━━━━━ Extract to read ━━━━━

Jacquelynn L. Hansen, a member of the State Bar of California, sought and was granted a three-year civil restraining order under California Code of Civil Procedure § 527.6 against Oleg Volkov, also a member of the State Bar. The order also protected Ms. Hansen’s paralegal and office receptionist and ordered that Mr. Volkov could only communicate with Ms. Hansen by email and U.S. mail and only for purposes of service of legal papers.
The request was made after Mr. Volkov and Ms. Hansen, representing opposing parties in a marriage dissolution / annulment proceeding pending in Los Angeles Superior Court, got into a heated argument at Ms. Hansen’s office regarding a cancelled deposition of Mr. Volkov’s client.
Mr. Volkov represented the wife in the underlying case and Ms. Hansen represented the husband.

━━━━━

▶ **Exercise a**:
Please return every line of the rows below that contains the string "bowl", matching case exactly.

━━━━━ Dataset content ━━━━━

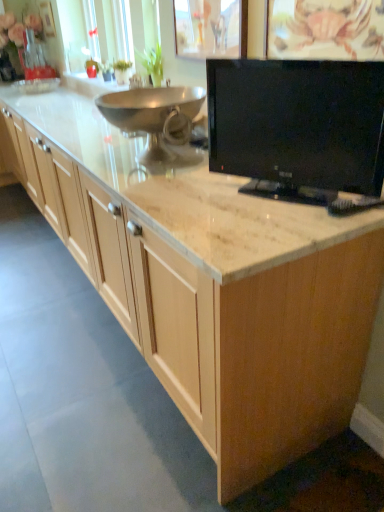
Question: From the image's perspective, is black glossy tv at upper right above or below polished stainless steel bowl at center?

Choices:
 (A) above
 (B) below

Answer: (B)

Question: Is black glossy tv at upper right taller or shorter than polished stainless steel bowl at center?

Choices:
 (A) short
 (B) tall

Answer: (B)

Question: Based on their relative distances, which object is farther from the satin nickel faucet at upper center?

Choices:
 (A) polished stainless steel bowl at center
 (B) black glossy tv at upper right

Answer: (B)

Question: Estimate the real-world distances between objects in this image. Which object is farther from the polished stainless steel bowl at center?

Choices:
 (A) black glossy tv at upper right
 (B) satin nickel faucet at upper center

Answer: (B)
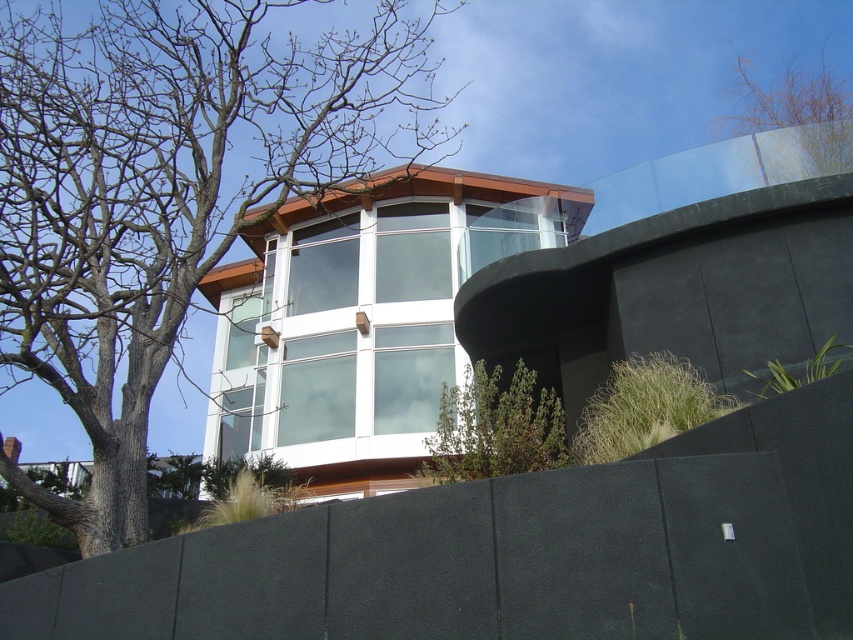
In the scene shown: Who is positioned more to the right, brown leafless tree at left or bare branches at upper right?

━━━━━

▶ **Exercise b**:
In the restraining order account, which party did Mr. Volkov represent in the underlying case?

▶ **Exercise output a**:
Question: From the image's perspective, is black glossy tv at upper right above or below polished stainless steel bowl at center?
Question: Is black glossy tv at upper right taller or shorter than polished stainless steel bowl at center?
 (A) polished stainless steel bowl at center
Question: Estimate the real-world distances between objects in this image. Which object is farther from the polished stainless steel bowl at center?

▶ **Exercise output b**:
The wife.